▸ **Task goal**
Across the data below, in how many lines does the word "picture" appear? Give only the number.

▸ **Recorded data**
______________________________
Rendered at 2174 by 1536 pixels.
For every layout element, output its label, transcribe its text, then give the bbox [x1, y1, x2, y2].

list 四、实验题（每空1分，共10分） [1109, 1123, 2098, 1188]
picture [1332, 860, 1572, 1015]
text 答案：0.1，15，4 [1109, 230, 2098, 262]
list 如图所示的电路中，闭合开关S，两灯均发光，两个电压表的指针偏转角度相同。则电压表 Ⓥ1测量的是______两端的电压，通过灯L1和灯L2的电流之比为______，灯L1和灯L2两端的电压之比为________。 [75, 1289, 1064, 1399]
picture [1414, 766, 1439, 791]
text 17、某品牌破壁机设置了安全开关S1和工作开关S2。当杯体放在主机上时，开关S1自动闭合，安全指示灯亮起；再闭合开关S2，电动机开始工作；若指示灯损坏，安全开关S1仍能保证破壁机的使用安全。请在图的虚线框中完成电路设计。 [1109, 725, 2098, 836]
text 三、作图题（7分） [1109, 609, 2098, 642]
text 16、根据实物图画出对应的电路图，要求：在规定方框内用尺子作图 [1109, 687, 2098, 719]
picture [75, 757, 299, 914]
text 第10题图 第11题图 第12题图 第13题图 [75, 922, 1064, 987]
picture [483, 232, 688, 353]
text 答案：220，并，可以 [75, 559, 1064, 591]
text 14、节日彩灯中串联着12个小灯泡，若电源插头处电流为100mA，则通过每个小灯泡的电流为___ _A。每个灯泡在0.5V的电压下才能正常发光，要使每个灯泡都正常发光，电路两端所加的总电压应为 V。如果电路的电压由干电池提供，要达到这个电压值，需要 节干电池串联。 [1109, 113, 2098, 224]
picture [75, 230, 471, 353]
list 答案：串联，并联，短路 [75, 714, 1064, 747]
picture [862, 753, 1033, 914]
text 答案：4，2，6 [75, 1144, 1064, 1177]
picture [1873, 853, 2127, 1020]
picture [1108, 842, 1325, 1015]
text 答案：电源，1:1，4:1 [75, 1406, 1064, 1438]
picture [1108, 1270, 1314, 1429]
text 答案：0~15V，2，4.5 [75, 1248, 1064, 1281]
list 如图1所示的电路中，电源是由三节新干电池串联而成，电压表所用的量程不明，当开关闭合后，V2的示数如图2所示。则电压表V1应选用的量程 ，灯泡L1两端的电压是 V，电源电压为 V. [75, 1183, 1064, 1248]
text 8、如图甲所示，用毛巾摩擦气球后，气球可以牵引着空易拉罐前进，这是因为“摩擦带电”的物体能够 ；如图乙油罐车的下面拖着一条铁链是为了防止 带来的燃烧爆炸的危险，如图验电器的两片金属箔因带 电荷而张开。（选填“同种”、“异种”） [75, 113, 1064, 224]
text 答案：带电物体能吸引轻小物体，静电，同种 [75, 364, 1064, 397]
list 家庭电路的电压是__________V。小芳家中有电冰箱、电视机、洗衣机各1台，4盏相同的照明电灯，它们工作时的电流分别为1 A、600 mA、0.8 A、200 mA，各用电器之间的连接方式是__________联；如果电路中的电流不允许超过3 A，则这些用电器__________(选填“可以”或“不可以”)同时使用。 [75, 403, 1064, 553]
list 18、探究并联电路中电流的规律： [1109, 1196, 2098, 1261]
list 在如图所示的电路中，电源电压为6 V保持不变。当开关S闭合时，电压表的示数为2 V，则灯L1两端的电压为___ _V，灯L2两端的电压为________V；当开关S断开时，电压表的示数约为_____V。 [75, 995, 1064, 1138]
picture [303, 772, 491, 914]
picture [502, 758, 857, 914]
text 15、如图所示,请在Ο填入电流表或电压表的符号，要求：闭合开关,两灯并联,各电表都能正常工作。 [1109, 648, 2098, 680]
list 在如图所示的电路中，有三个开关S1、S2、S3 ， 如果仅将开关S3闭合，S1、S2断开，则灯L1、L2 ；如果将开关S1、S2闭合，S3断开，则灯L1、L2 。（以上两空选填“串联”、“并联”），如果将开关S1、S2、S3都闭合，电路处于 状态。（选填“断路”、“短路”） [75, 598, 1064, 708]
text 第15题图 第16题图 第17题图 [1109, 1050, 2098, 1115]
______________________________
▸ **Solution to the problem**
11